Some observations just based on the time:

• That is approximately the same performance ratio between the Java code and the C#-with-builtin-BigInteger code as you observed: multiply a little faster in Java, modPow more than 10x faster in Java.
• The C# and Java versions of the modpow code, ported with minor differences, so algorithmically identical, performed wildly differently.
• The ModPow from Java, ported to C#, despite being a lot slower in C# than it was in Java, still had a significant edge over the builtin System.Numerics.BigInteger version in C#.
• The ported version multiply is not only slower than it was in Java, it's slower than what C# has built in, but not a whole lot.

But why. Unfortunately I will make observations only about the C# version and speculation about the Java version. I did not manage to get the assembly code for the relevant functions out of the JVM. I tried various commands such as explained here and got nothing. Obviously comparing two things when I cannot even look at the second thing is less than ideal. I'd be happy to actually compare the two side by side if someone manages to extract the assembly of the Java methods.

• I saw a lot of array bounds checks. Array bounds checks in the "default loop" (counting up from 0 to length - 1 and accessing the array directly with the loop counter) are often optimized out, but the Java code has a lot of backwards loops (due to using a big-endian limb order) and in the C# port of that code these bounds checks were not optimized out (hopefully that will be improved in future versions of .NET). It's possible, but I don't know that for sure, that array access in backwards loops are optimized by eg Oracle HotSpot, which would give it a (usually small) edge in nearly every significant function of this code (most of them have a backwards loop in them). That may be enough to explain the performance difference (between the regular C# version and the version that was ported from Java) of the "multiply phase". That still leaves the question of how the Java code is faster when running as actual Java code..

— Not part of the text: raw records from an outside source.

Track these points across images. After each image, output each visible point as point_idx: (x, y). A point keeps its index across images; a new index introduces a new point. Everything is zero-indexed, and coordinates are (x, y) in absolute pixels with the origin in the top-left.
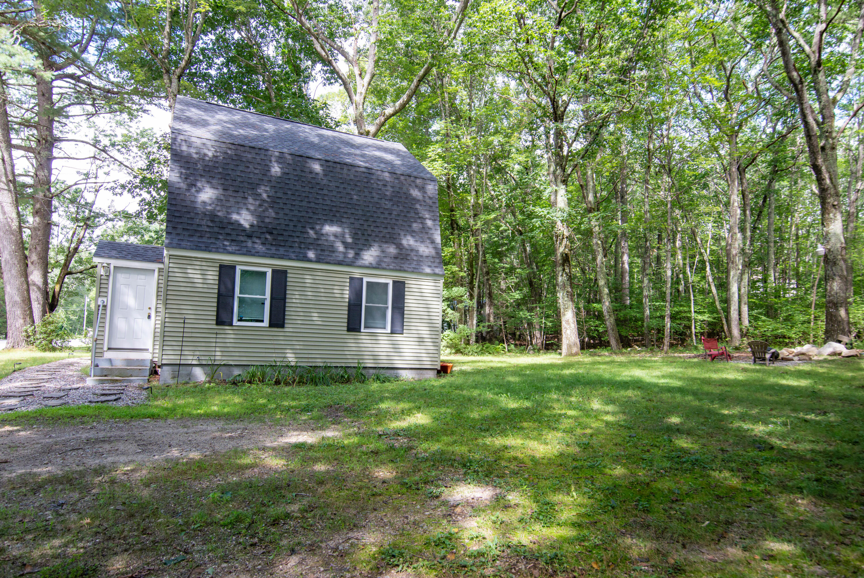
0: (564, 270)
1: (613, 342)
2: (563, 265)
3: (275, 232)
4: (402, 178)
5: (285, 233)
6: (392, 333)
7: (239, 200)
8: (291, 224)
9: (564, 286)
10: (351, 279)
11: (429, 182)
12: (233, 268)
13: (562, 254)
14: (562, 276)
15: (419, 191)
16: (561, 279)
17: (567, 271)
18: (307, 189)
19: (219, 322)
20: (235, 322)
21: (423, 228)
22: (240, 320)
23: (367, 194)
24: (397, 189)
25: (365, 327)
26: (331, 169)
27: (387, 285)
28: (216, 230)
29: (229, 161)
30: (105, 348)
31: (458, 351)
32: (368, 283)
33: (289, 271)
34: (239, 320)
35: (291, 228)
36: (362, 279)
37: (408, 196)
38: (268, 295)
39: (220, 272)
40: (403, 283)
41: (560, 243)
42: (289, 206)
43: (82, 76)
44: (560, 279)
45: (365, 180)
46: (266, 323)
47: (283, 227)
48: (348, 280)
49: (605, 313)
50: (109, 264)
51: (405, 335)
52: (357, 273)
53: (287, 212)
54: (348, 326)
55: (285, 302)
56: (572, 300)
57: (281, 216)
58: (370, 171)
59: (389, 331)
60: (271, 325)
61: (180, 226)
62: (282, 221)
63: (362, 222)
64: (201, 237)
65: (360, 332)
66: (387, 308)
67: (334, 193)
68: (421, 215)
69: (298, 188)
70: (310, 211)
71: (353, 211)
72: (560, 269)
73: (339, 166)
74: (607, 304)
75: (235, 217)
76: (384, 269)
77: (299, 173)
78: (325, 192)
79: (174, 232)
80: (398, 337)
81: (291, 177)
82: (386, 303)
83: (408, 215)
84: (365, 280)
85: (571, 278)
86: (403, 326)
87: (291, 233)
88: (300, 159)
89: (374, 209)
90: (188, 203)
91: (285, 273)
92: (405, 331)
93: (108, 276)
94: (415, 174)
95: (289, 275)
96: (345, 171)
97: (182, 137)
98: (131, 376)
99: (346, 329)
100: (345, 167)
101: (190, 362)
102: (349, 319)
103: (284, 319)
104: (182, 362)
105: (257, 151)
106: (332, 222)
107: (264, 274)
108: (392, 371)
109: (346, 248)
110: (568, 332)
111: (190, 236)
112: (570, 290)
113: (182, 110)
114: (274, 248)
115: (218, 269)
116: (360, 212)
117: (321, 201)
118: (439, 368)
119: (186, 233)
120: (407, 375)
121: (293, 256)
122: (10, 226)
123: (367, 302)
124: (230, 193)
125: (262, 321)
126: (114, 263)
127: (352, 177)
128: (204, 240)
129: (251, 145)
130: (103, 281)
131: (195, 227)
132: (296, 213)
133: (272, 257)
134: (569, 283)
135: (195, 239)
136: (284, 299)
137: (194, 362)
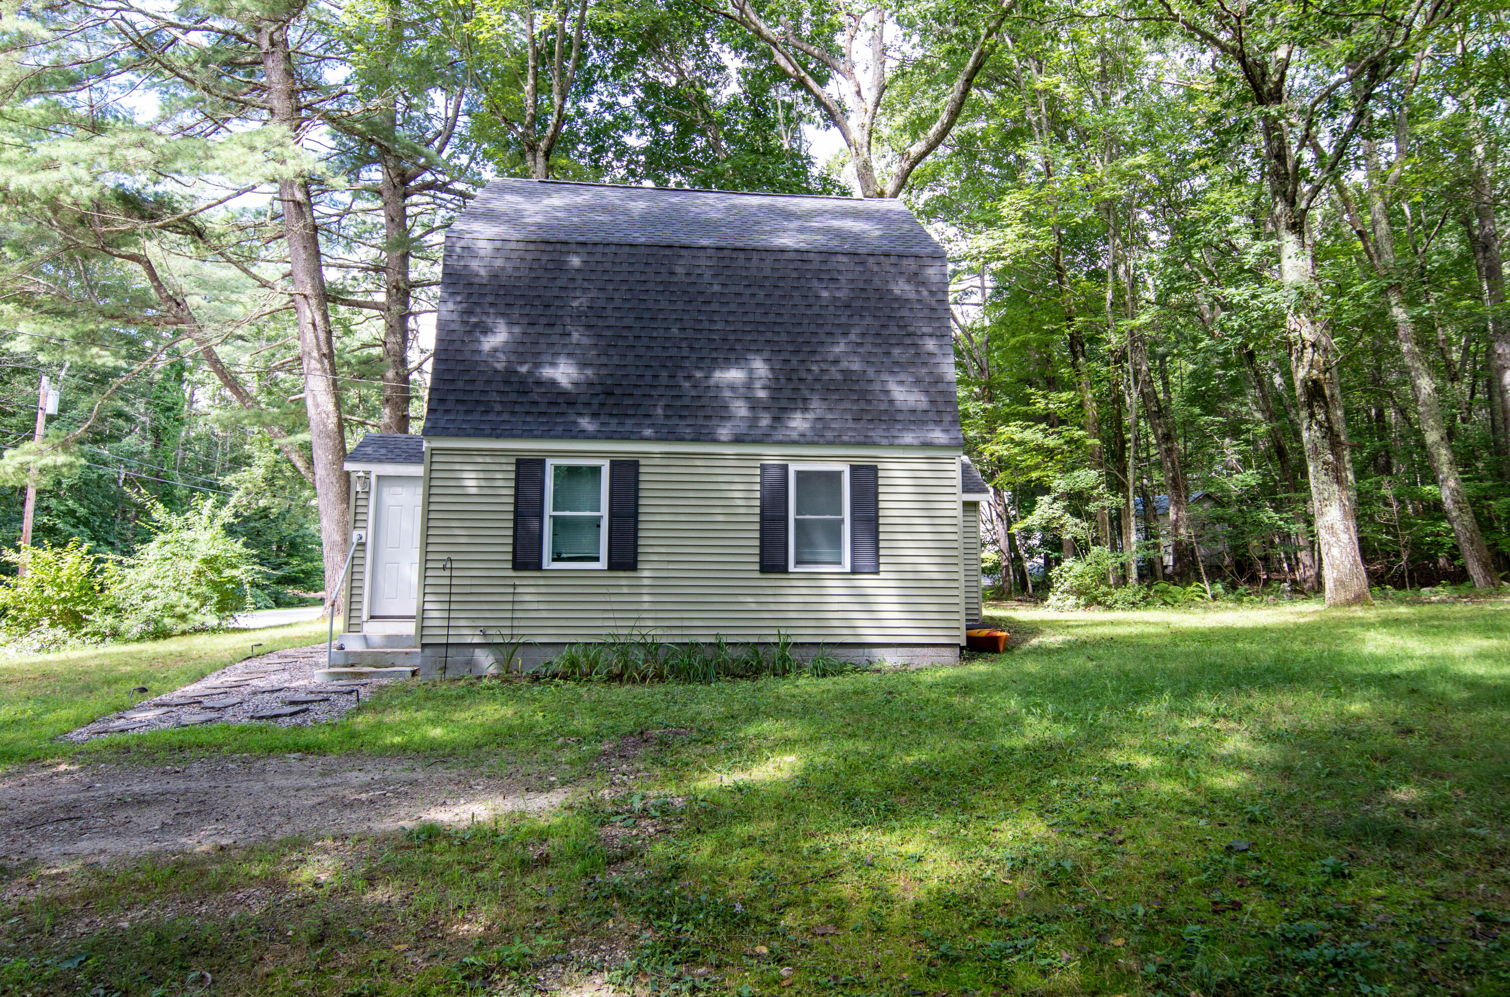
0: (1312, 415)
1: (1475, 570)
2: (1310, 406)
3: (618, 391)
4: (871, 260)
5: (637, 392)
6: (853, 572)
7: (555, 339)
8: (649, 373)
9: (1316, 451)
10: (763, 467)
11: (928, 261)
12: (541, 463)
13: (1304, 382)
14: (1309, 428)
15: (909, 281)
16: (1309, 435)
17: (1321, 417)
18: (680, 306)
19: (518, 565)
20: (547, 563)
21: (917, 354)
22: (557, 558)
23: (798, 300)
24: (861, 285)
25: (798, 562)
26: (727, 262)
27: (838, 475)
28: (513, 397)
29: (540, 273)
30: (365, 617)
31: (1093, 601)
32: (799, 473)
33: (642, 462)
34: (554, 560)
35: (648, 380)
36: (785, 468)
37: (883, 295)
38: (604, 511)
39: (517, 472)
40: (875, 469)
41: (1299, 359)
42: (645, 341)
43: (450, 183)
44: (1305, 435)
45: (795, 275)
46: (603, 564)
47: (633, 380)
48: (758, 472)
49: (1448, 504)
50: (368, 473)
51: (882, 575)
52: (772, 454)
53: (641, 351)
54: (761, 563)
55: (637, 522)
56: (1339, 481)
57: (630, 360)
58: (805, 257)
59: (848, 569)
60: (612, 567)
61: (451, 397)
62: (632, 371)
63: (787, 356)
64: (486, 412)
65: (785, 570)
66: (842, 521)
67: (733, 307)
68: (911, 329)
69: (664, 304)
70: (684, 344)
71: (769, 336)
72: (1304, 414)
73: (742, 255)
74: (1452, 483)
75: (548, 372)
76: (830, 443)
77: (665, 277)
78: (715, 307)
79: (441, 408)
80: (866, 582)
81: (651, 286)
82: (839, 512)
83: (885, 332)
84: (794, 468)
85: (1330, 433)
86: (877, 556)
87: (647, 391)
88: (667, 252)
89: (813, 328)
90: (467, 356)
91: (635, 465)
92: (882, 568)
93: (368, 493)
94: (900, 249)
95: (642, 470)
96: (755, 263)
97: (462, 243)
98: (393, 665)
99: (757, 567)
100: (755, 256)
101: (469, 640)
102: (762, 547)
103: (636, 554)
104: (452, 640)
105: (589, 249)
106: (727, 363)
107: (596, 471)
108: (860, 651)
109: (752, 408)
110: (1335, 551)
111: (467, 412)
112: (1330, 458)
113: (487, 201)
114: (614, 421)
115: (513, 468)
116: (784, 337)
117: (706, 325)
118: (963, 643)
119: (461, 408)
120: (890, 659)
121: (648, 432)
122: (325, 425)
123: (799, 512)
124: (539, 329)
125: (597, 559)
126: (377, 469)
127: (768, 272)
128: (492, 417)
129: (581, 239)
130: (360, 503)
131: (476, 396)
132: (658, 352)
133: (609, 437)
134: (1326, 443)
135: (476, 416)
136: (635, 515)
137: (477, 640)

• As expected, mulAdd is the single most time consuming function during the "modpow phase". My ported version of it looks like this:

   static int mulAdd(int[] _out, int[] _in, int offset, int len, int k)
   {
       ulong kLong = (uint)k;
       ulong carry = 0;
       offset = _out.Length - offset - 1;
       for (long j = len - 1; j >= 0; j--)
       {
           ulong product = (uint)_in[j] * kLong +
                         (uint)_out[offset] + carry;
           _out[offset--] = (int)product;
           carry = (product >> 32);
       }
       return (int)carry;
   }
  

  I think that's a reasonable port, staying close to the original while not using many "Java-isms" (using unsigned integers instead of the & LONG_MASK that Java uses), and the associated assembly code doesn't even look too bad .. not great, it has a bunch of array bounds checks and useless movsxd instructions, but should that really cost a 3x slowdown? mulAdd has a self-time of about 2.4 seconds, so even if it's the other code that is unusually slow compared to what happens in Java, that wouldn't explain the difference: the time due to just mulAdd in C# is already more than the total time that Java spent on the entire "modpow phase".

All in all this really isn't a full explanation, maybe it raises more questions than it answers, at least it's another data point.

---

The ported code is not included in this question because 1) it's too big, and 2) the source that I ported it from is licensed as GPLv2, which is incompatible with Stack Overflow posts. It wouldn't be a "snippet", which is the exemption that's usually used to justify such inclusions.

Answer 2

You can take a look at the .Net implémentation here and the java ones here.
It appears that the java ones was more heavily studied.